• **Exercices à traiter**
a. D'après l'extrait sur le Pollio de Virgile, sur quoi s'appuie la tendance moderne pour préférer la seconde version ?
b. Transcrivez l'extrait sur le Pollio de Virgile à partir des mots « Le Pollio de » et arrêtez-vous après « le singulier (parenti). ».

• **Extrait du texte**
Le sourire d'une mère (Pollio IV)

Le Pollio de Virgile pose à ses traducteurs un ultime problème,  avec une incertitude sur les mots «cui» et «parentes», lesquels pourraient être une altération de «qui» et de «parenti». « Cui non risere parentes » se traduit par « celui à qui ses parents n’ont pas souri » ; « qui non risere parenti » par « celui qui n’a pas souri à sa mère » (parent, au singulier, pouvant être l’un ou l’autre). La tradition manuscrite a longtemps privilégié la première version (celui à qui n’ont pas souri ses parents), la tendance moderne préfère la seconde (celui qui n’a pas souri à sa mère), en s’appuyant sur une citation du texte de Virgile par Quintilien (mais Quintilien, le citant de mémoire, a pu se tromper). D’autres solutions font alterner le datif (cui) et le singulier (parenti).

Laquelle est la bonne ?  Nul ne le sait. Laquelle est la meilleure ?

• **Matériel**
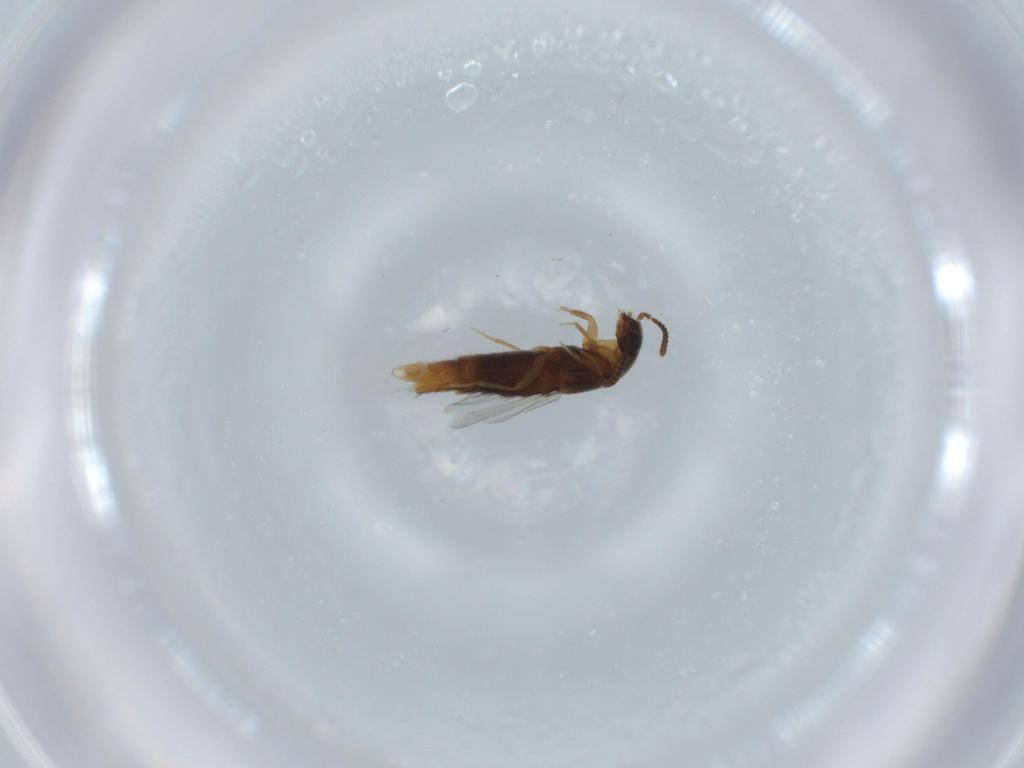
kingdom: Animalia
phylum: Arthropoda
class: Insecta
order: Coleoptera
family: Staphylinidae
---
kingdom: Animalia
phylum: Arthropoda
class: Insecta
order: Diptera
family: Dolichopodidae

• **Réponses par exercice**
a. Sur une citation du texte de Virgile par Quintilien.

b.
Le Pollio de Virgile pose à ses traducteurs un ultime problème,  avec une incertitude sur les mots «cui» et «parentes», lesquels pourraient être une altération de «qui» et de «parenti». « Cui non risere parentes » se traduit par « celui à qui ses parents n’ont pas souri » ; « qui non risere parenti » par « celui qui n’a pas souri à sa mère » (parent, au singulier, pouvant être l’un ou l’autre). La tradition manuscrite a longtemps privilégié la première version (celui à qui n’ont pas souri ses parents), la tendance moderne préfère la seconde (celui qui n’a pas souri à sa mère), en s’appuyant sur une citation du texte de Virgile par Quintilien (mais Quintilien, le citant de mémoire, a pu se tromper). D’autres solutions font alterner le datif (cui) et le singulier (parenti).